In terms of treatment toxicity, TEAEs were seen in all patients, with the most common being thrombocytopenia (88%), diarrhea (68%), and fatigue (62%). Eighty-five percent of patients also experienced grade 3 TEAEs with thrombocytopenia in 53%, anemia in 32%, and pneumonia in 12% being the most common. Although thrombocytopenia was prevalent with the combination, it was manageable with dose modifications.
Similar results have been achieved with the addition of the PI3K-delta inhibitor parsaclisib (INCB050465) to ruxolitinib, as tested in a phase 2 study (NCT02718300).1,5
In 32 patients with MF, the combination of parsaclisib and ruxolitinib demonstrated preliminary efficacy and was generally well-tolerated. The median percentage change in spleen volume and response at 24 weeks was -3.5% with daily and weekly dosing of parsaclisib combined with ruxolitinib and -21.8% with all daily dosing.5
In the second-line setting of MF, new therapies may offer improvement in symptoms that patients experience in addition to improving outcomes overall, explained Verstovsek. These include improvement to splenomegaly, anemia, survival, and plantlet count.
The global randomized, controlled, open-label BOREAS study (NCT03662126) is exploring the novel MDM2 inhibitor KRT-232 in patients with TP53 wild-type relapsed or refractory MF. The study will randomize approximately 385 patients in a 2:1 fashion to received either KRT-232 240 mg once daily on day 1 through 7 of a 28-day cycle or best available therapy.6
The primary end point to be assessed in the study is the rate of SVR ≥35% at week 24, and the secondary end points include PFS, overall survival, best overall SVR ≥35%, and duration of spleen response.
Another ongoing study is the randomized, double-blind, phase 3 MOMENTUM study of momelotinib versus danazol for the treatment of symptomatic and anemic patients with MF (NCT04173494).7
“The main reason for failing JAK inhibitor in the frontline setting does not appear to be progressive splenomegaly.
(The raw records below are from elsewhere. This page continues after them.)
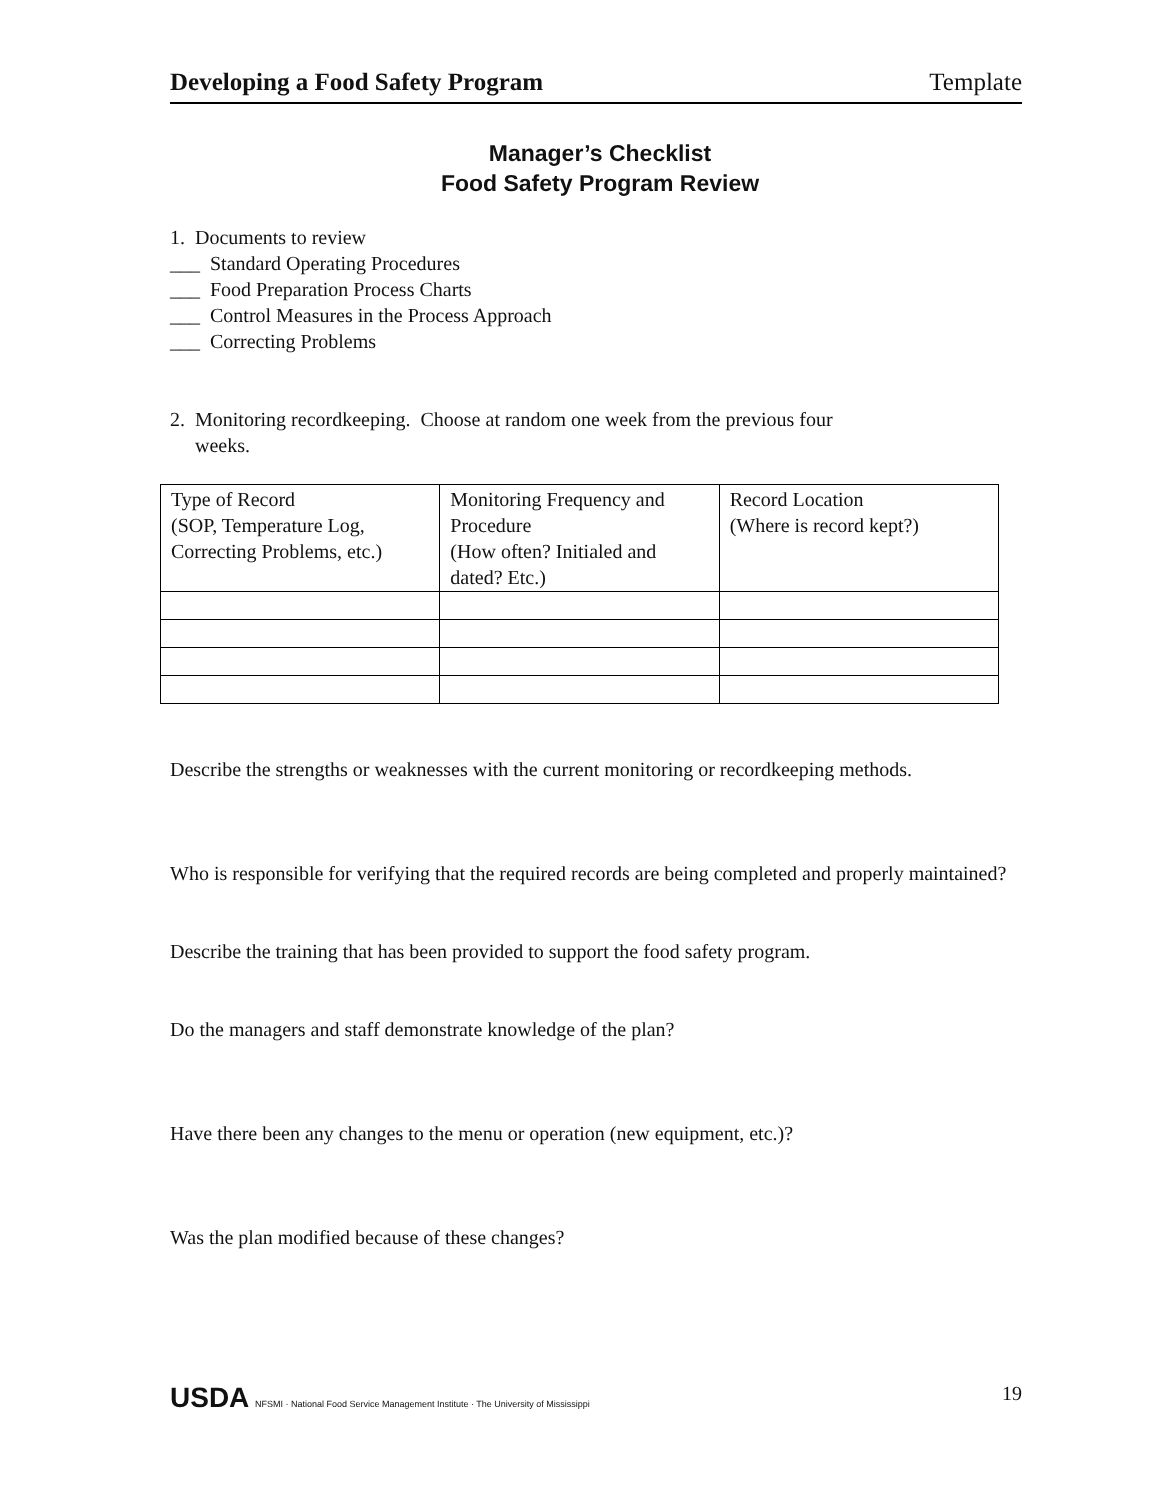Developing a Food Safety Program Template
Manager’s Checklist
Food Safety Program Review
1. Documents to review
___ Standard Operating Procedures
___ Food Preparation Process Charts
___ Control Measures in the Process Approach
___ Correcting Problems
2. Monitoring recordkeeping. Choose at random one week from the previous four
weeks.
| Type of Record (SOP, Temperature Log, Correcting Problems, etc.) | Monitoring Frequency and Procedure (How often? Initialed and dated? Etc.) | Record Location (Where is record kept?) |
Describe the strengths or weaknesses with the current monitoring or recordkeeping methods.
Who is responsible for verifying that the required records are being completed and properly maintained?
Describe the training that has been provided to support the food safety program.
Do the managers and staff demonstrate knowledge of the plan?
Have there been any changes to the menu or operation (new equipment, etc.)?
Was the plan modified because of these changes?
USDA NFSMI · National Food Service Management Institute · The University of Mississippi
19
Maybe in a third of the patients, but the majority appears to be lowering of the blood cell count through disease process and anemia, specifically, it appears to be the leading cause for discontinuation of group selection. So, in that setting, then you need a drug that would counteract the DNA synthesis and possibly even control the spleen at the same time.”
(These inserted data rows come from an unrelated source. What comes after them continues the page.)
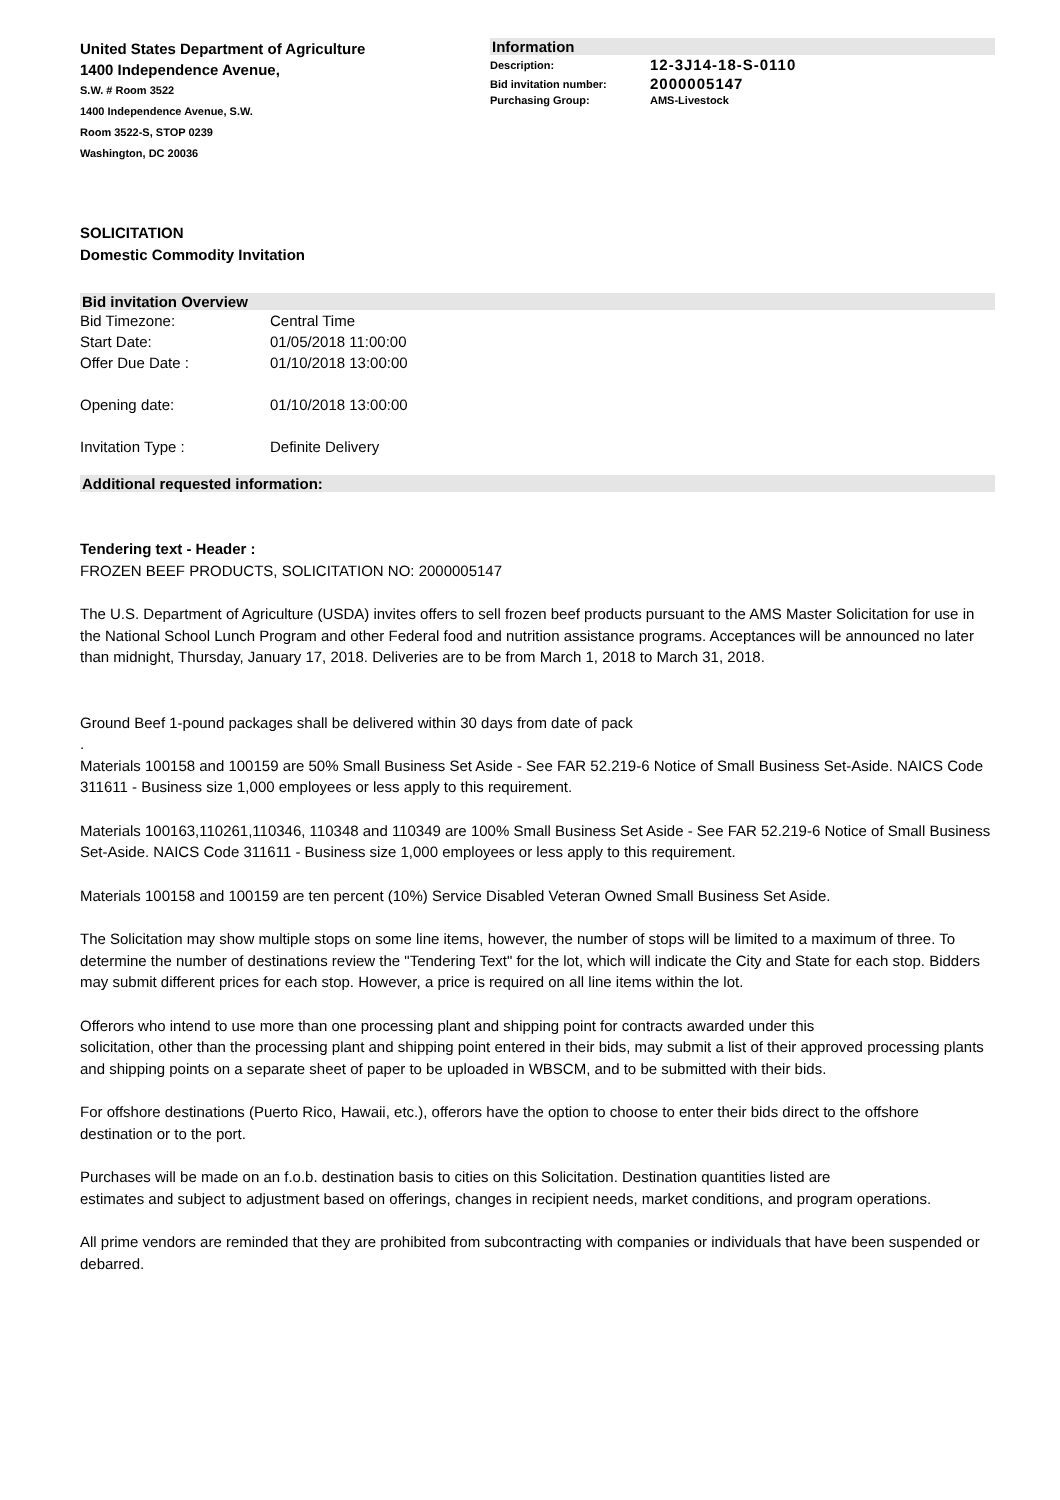United States Department of Agriculture
1400 Independence Avenue,
S.W. # Room 3522
1400 Independence Avenue, S.W.
Room 3522-S, STOP 0239
Washington, DC 20036
Information
| Description: | 12-3J14-18-S-0110 |
| Bid invitation number: | 2000005147 |
| Purchasing Group: | AMS-Livestock |
SOLICITATION
Domestic Commodity Invitation
Bid invitation Overview
Bid Timezone: Central Time
Start Date: 01/05/2018 11:00:00
Offer Due Date : 01/10/2018 13:00:00
Opening date: 01/10/2018 13:00:00
Invitation Type : Definite Delivery
Additional requested information:
Tendering text - Header :
FROZEN BEEF PRODUCTS, SOLICITATION NO: 2000005147
The U.S. Department of Agriculture (USDA) invites offers to sell frozen beef products pursuant to the AMS Master Solicitation for use in the National School Lunch Program and other Federal food and nutrition assistance programs. Acceptances will be announced no later than midnight, Thursday, January 17, 2018. Deliveries are to be from March 1, 2018 to March 31, 2018.
Ground Beef 1-pound packages shall be delivered within 30 days from date of pack
.
Materials 100158 and 100159 are 50% Small Business Set Aside - See FAR 52.219-6 Notice of Small Business Set-Aside. NAICS Code 311611 - Business size 1,000 employees or less apply to this requirement.
Materials 100163,110261,110346, 110348 and 110349 are 100% Small Business Set Aside - See FAR 52.219-6 Notice of Small Business Set-Aside. NAICS Code 311611 - Business size 1,000 employees or less apply to this requirement.
Materials 100158 and 100159 are ten percent (10%) Service Disabled Veteran Owned Small Business Set Aside.
The Solicitation may show multiple stops on some line items, however, the number of stops will be limited to a maximum of three. To determine the number of destinations review the "Tendering Text" for the lot, which will indicate the City and State for each stop. Bidders may submit different prices for each stop. However, a price is required on all line items within the lot.
Offerors who intend to use more than one processing plant and shipping point for contracts awarded under this
solicitation, other than the processing plant and shipping point entered in their bids, may submit a list of their approved processing plants and shipping points on a separate sheet of paper to be uploaded in WBSCM, and to be submitted with their bids.
For offshore destinations (Puerto Rico, Hawaii, etc.), offerors have the option to choose to enter their bids direct to the offshore destination or to the port.
Purchases will be made on an f.o.b. destination basis to cities on this Solicitation. Destination quantities listed are
estimates and subject to adjustment based on offerings, changes in recipient needs, market conditions, and program operations.
All prime vendors are reminded that they are prohibited from subcontracting with companies or individuals that have been suspended or debarred.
The study will include approximately 195 patients who will be randomized 2:1 to receive momelotinib orally once daily or danazol orally twice daily.
To potentially improve survival in the second-line setting, results from the randomized, single-blind, multicenter phase 2 IMbark study (NCT02426086) imply that the use of a telomerase inhibitor in patients who failed on JAK inhibitors in the frontline setting can be promising for patients with MF.8
In 107 patients treated with imetelstat and followed for a median of 41.7 months, the median OS was 28.1 months (95% CI, 22.8-31.6) among patients treated at the highest dose of 9.4 mg/kg.
Verstovsek stated “There was a significant observation of the survival of 28 months, which is something that you will not usually expect the setting. Therefore, a phase 3 study is underway, comparing the higher dose to best available therapy in patients that fail the JAK inhibitors.”
Finally, to improve outcomes in patients with very low platelets, the phase 3 PACIFICA trial of the novel JAK inhibitor pacritinib. In about 348 patients with myeloproliferative neoplasms, pacritinib will be administered at 200 mg twice daily and compared with physician’s choice of either corticosteroids, hydroxyurea, danazol, or low-dose ruxolitinib. The primary end point of the study is spleen volume and the secondary end points include TSS, OS, safety, and quality of life.
Verstovsek concluded that many studies are underway to improve outcomes for patients with MF but the studies he highlighted appear very promising for the near future.